Produce an exact copy of the lines from the line that contains "Do oplod. sú vhodné mlad" to the end of the listing below.

------ Stored data ------

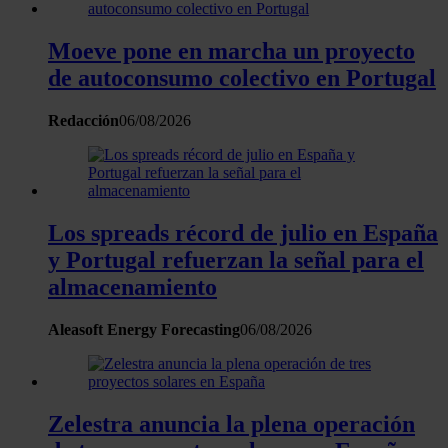
Moeve pone en marcha un proyecto
de autoconsumo colectivo en Portugal
Redacción
06/08/2026
Los spreads récord de julio en España
y Portugal refuerzan la señal para el
almacenamiento
Aleasoft Energy Forecasting
06/08/2026
Zelestra anuncia la plena operación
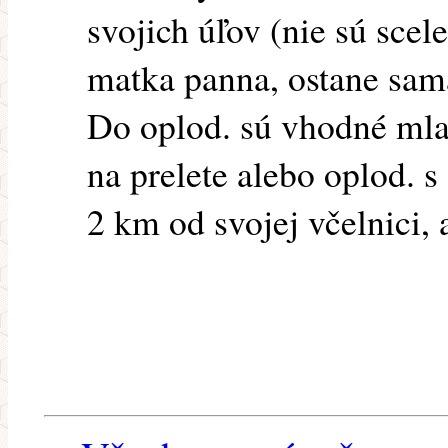
svojich úľov (nie sú sce
matka panna, ostane sama 
Do oplod. sú vhodné mlad
na prelete alebo oplod. 
2 km od svojej včelnici,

------

• Reply to the task
Do oplod. sú vhodné mlad
na prelete alebo oplod. 
2 km od svojej včelnici,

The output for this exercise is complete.